* WHAT YOU HAVE TO DO
Retype, word for word, the lines below, starting with the line containing "context_average_male: median 0.5, box" and going on through the line containing "Reading right to", with both of those lines included.

* EXERCISE INPUT

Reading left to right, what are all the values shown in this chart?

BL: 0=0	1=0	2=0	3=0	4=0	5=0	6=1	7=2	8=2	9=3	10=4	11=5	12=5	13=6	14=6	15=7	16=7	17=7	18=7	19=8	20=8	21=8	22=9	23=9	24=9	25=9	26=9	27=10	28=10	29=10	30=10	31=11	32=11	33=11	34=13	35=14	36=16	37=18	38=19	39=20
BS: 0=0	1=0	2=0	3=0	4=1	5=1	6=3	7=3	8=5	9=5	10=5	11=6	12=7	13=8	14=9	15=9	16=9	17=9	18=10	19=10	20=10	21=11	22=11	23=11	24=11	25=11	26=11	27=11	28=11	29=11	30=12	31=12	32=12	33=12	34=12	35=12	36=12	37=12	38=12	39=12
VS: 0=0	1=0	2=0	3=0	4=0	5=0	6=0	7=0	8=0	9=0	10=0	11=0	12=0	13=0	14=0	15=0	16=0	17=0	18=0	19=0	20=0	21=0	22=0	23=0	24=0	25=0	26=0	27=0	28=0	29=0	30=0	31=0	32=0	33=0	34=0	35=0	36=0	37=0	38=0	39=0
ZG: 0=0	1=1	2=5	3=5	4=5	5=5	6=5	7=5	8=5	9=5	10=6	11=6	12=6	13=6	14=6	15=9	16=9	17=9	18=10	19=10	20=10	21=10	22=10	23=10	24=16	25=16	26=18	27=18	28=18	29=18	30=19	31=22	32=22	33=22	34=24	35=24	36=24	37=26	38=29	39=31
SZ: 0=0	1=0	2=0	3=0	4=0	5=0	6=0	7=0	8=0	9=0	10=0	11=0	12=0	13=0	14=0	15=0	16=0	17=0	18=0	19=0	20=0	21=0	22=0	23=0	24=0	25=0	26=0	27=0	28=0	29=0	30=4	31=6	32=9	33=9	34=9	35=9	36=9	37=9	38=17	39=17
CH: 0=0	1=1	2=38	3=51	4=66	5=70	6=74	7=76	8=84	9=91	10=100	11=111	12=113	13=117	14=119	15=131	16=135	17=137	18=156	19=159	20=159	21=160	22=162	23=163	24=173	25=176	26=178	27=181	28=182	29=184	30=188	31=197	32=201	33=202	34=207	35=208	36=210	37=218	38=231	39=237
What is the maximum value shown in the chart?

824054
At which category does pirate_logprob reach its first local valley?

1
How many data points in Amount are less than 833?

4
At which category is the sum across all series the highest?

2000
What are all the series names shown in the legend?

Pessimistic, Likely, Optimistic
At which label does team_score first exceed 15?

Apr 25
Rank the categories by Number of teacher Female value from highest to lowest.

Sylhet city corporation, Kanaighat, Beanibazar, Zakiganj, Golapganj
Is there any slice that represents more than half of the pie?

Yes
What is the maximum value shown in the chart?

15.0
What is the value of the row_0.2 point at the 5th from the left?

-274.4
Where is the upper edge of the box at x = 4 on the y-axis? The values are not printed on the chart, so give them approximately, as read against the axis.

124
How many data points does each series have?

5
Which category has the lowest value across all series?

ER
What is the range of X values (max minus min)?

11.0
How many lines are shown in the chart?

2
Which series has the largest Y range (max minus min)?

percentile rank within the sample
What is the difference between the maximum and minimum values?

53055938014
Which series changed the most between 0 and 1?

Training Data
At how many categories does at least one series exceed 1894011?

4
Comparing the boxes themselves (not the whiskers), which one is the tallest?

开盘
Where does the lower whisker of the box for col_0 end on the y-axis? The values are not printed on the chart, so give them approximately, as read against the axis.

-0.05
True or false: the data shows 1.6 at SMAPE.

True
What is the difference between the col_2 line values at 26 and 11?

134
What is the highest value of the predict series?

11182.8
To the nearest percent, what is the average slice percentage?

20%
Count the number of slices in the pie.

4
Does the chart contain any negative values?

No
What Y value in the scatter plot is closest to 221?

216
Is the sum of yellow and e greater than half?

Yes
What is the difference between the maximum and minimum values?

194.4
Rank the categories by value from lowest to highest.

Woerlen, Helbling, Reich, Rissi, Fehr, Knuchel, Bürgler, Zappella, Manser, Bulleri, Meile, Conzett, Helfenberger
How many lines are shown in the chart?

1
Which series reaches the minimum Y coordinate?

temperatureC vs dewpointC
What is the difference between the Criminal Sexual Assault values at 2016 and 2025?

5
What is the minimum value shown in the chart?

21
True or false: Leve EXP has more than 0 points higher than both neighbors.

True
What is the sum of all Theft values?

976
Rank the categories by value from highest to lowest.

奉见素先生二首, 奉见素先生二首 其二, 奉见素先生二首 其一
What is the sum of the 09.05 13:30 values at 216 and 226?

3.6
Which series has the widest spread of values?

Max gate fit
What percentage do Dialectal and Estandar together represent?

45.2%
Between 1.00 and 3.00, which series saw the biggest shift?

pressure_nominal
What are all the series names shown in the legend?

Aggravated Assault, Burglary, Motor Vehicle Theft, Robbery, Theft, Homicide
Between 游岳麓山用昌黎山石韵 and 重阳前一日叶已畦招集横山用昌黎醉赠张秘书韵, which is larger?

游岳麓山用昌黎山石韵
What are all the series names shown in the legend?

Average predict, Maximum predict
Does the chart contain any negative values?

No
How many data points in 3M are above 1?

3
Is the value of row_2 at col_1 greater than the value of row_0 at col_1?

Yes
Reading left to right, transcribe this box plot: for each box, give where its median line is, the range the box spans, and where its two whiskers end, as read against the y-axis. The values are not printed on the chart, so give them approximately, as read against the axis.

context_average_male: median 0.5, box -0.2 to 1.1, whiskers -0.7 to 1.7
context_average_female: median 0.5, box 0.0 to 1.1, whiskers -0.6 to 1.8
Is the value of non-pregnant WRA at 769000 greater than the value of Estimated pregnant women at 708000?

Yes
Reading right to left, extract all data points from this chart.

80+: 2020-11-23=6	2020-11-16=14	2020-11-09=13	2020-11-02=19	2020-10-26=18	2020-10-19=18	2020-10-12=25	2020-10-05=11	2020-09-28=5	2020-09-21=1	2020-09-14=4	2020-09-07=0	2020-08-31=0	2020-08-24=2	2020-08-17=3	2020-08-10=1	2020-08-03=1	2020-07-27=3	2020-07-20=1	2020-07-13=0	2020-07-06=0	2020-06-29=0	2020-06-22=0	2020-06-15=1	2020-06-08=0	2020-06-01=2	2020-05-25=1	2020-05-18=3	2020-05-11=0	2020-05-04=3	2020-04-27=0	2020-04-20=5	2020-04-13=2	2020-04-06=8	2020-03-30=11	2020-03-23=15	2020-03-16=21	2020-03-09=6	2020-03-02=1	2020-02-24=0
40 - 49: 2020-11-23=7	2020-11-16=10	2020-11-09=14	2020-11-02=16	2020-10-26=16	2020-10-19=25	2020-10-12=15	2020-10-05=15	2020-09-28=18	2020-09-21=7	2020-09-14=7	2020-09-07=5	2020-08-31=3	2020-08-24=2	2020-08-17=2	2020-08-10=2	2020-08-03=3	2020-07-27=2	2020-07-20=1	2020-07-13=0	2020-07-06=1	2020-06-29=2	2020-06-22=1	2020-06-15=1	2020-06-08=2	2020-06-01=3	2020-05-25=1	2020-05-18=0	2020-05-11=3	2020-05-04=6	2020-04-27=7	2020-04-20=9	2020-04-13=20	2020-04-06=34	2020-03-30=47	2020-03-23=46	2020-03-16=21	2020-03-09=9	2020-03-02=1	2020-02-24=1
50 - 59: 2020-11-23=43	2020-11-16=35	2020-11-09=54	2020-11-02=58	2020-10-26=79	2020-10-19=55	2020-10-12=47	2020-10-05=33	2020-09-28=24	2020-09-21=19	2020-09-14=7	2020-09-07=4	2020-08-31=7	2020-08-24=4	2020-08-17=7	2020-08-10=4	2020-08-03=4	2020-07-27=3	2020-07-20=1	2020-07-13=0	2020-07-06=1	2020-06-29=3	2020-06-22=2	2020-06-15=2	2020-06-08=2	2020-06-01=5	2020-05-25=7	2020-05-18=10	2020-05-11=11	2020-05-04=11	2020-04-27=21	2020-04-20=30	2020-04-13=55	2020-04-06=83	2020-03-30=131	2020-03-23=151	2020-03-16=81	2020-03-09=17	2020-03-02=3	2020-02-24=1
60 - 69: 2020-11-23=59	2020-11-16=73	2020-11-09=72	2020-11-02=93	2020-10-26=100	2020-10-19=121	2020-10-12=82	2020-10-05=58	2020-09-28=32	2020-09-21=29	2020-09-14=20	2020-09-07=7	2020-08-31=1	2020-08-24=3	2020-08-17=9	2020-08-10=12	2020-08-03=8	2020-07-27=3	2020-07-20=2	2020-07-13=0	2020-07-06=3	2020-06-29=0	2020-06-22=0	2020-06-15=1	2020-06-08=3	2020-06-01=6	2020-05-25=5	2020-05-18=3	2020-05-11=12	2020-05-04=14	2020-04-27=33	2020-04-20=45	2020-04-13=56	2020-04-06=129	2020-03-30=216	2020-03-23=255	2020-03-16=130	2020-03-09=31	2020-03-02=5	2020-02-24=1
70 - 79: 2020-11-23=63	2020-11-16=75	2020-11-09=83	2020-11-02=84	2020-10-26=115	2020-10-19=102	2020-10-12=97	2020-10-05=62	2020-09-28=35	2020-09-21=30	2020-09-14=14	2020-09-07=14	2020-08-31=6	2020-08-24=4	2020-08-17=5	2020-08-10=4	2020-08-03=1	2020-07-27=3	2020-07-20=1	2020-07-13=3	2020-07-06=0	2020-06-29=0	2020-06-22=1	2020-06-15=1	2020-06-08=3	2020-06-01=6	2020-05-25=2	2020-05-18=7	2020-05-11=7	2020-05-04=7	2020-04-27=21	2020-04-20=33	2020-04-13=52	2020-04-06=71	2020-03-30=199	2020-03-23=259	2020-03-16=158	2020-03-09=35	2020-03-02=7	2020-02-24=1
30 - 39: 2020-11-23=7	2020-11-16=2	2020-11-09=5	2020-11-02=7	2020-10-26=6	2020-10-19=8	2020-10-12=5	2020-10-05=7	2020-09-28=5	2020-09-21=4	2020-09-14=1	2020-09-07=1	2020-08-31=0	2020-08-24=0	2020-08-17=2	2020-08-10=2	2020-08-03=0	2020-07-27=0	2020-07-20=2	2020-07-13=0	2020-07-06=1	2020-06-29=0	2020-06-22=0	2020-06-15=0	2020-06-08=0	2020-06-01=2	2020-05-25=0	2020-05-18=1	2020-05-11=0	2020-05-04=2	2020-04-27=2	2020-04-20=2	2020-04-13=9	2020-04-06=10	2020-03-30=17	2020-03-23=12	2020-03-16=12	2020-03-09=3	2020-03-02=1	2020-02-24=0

* SOLVED EXERCISE
context_average_male: median 0.5, box -0.2 to 1.1, whiskers -0.7 to 1.7
context_average_female: median 0.5, box 0.0 to 1.1, whiskers -0.6 to 1.8
Is the value of non-pregnant WRA at 769000 greater than the value of Estimated pregnant women at 708000?

Yes
Reading right to left, extract all data points from this chart.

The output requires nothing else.